Sivia melangkah pergi dengan berat hati. Lantai parket memantulkan bunyi langkah kakinya. Terpaksa ia pergi tanpa menunggu suaminya bangun.
Sejak sakit, waktu tidur Calvin lebih lama. Dia membutuhkan 9-10 jam untuk tidur. Sehari saja kurang istirahat, efeknya fatal.
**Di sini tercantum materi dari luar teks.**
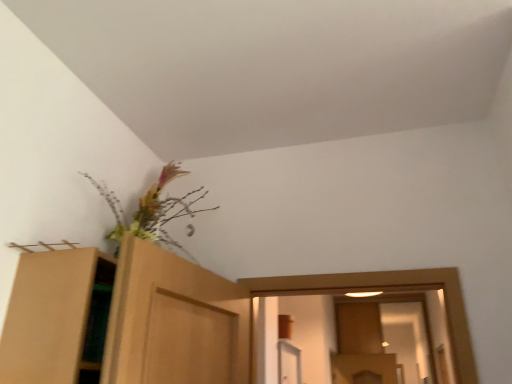
What do you see at coordinates (382, 341) in the screenshot?
I see `matte wooden mirror at center` at bounding box center [382, 341].

You are a GUI agent. You are given a task and a screenshot of the screen. Output one action in this format:
    pyautogui.click(x=<x>, y=<y>)
    Task: Click on the matte wooden mirror at center
    
    Given the screenshot: What is the action you would take?
    pyautogui.click(x=382, y=341)

The height and width of the screenshot is (384, 512). I want to click on matte wooden mirror at center, so click(382, 341).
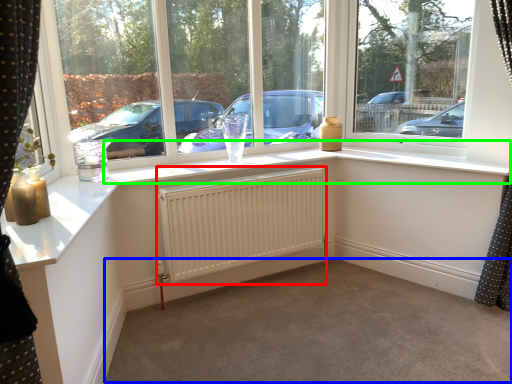
Question: Which is farther away from radiator (highlighted by a red box)? plain (highlighted by a blue box) or window sill (highlighted by a green box)?

Choices:
 (A) plain
 (B) window sill

Answer: (A)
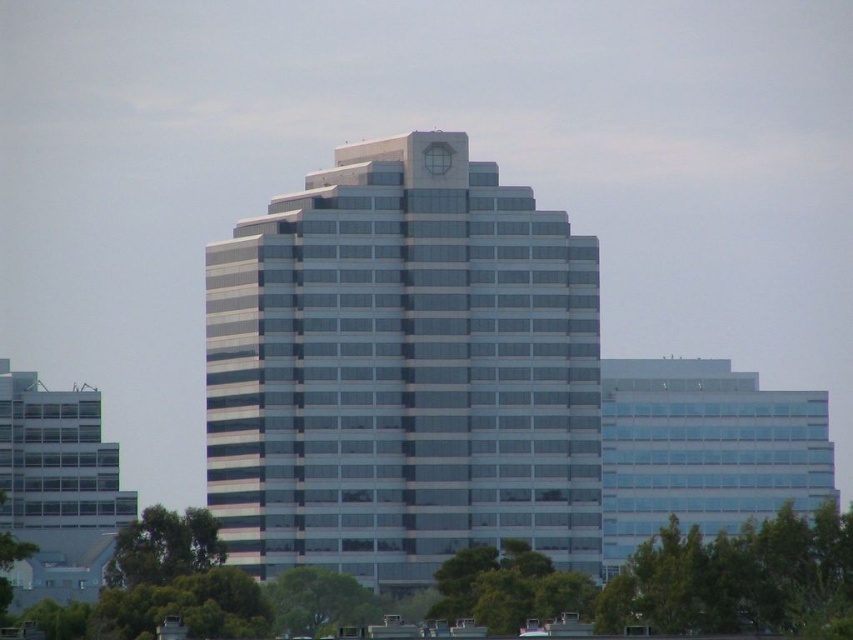
Question: Does matte glass building at left appear under green leafy tree at lower left?

Choices:
 (A) yes
 (B) no

Answer: (B)

Question: Can you confirm if green leafy tree at lower left is wider than green leafy tree at lower center?

Choices:
 (A) no
 (B) yes

Answer: (B)

Question: In this image, where is transparent glass building at right located relative to matte glass building at left?

Choices:
 (A) below
 (B) above

Answer: (B)

Question: Which point is closer to the camera taking this photo?

Choices:
 (A) (802, 403)
 (B) (125, 588)
 (C) (325, 625)
 (D) (502, 596)

Answer: (D)

Question: Considering the real-world distances, which object is farthest from the green leafy tree at center?

Choices:
 (A) green leafy tree at lower left
 (B) transparent glass building at right
 (C) glassy reflective building at center
 (D) green leafy tree at lower center

Answer: (C)

Question: Which point appears farthest from the camera in this image?

Choices:
 (A) (839, 554)
 (B) (335, 580)

Answer: (A)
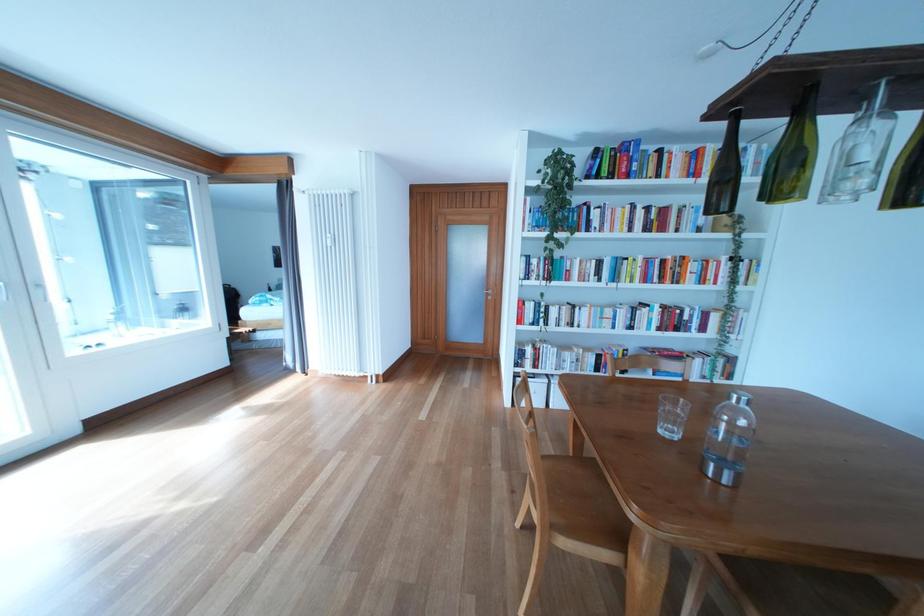
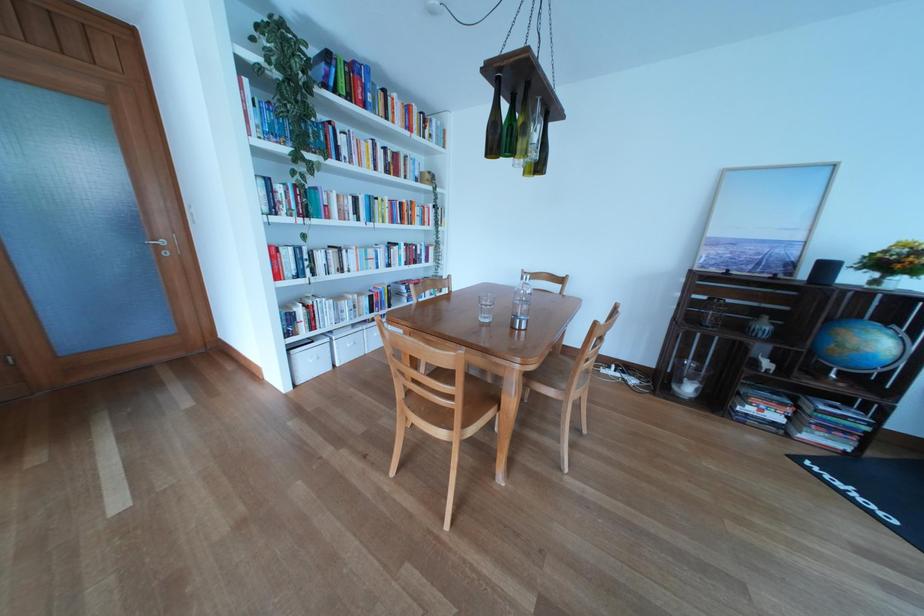
The point at (652, 219) is marked in the first image. Where is the corresponding point in the second image?

(394, 159)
Calvin terbangun sesaat setelah deru mobil Sivia meninggalkan halaman. Ribuan jarum menusuk-nusuk tubuhnya. Dipaksakannya diri untuk bangun dan beraktivitas.
Ritme hidupnya berubah semenjak meninggalkan kantor. Istirahat lebih lama, berdoa lebih tenang, tinggal di lingkungan yang lebih ramah, dan punya waktu luang lebih banyak. Semua kelebihan itu dibarengi dengan tubuhnya yang lebih sering memprotes. Setiap pilihan mengandung risiko.
Kenyataan membuka tabirnya sendiri di depan mata Calvin. Tanpa perlu penjelasan sesiapa, Calvin tahu tubuhnya telah berbeda. Obat-obat pengencer darah yang rutin diminum tiap hari, tubuh yang mudah letih, dan perdarahan yang lebih sering. Kurang jelas apa lagi semua realitas itu?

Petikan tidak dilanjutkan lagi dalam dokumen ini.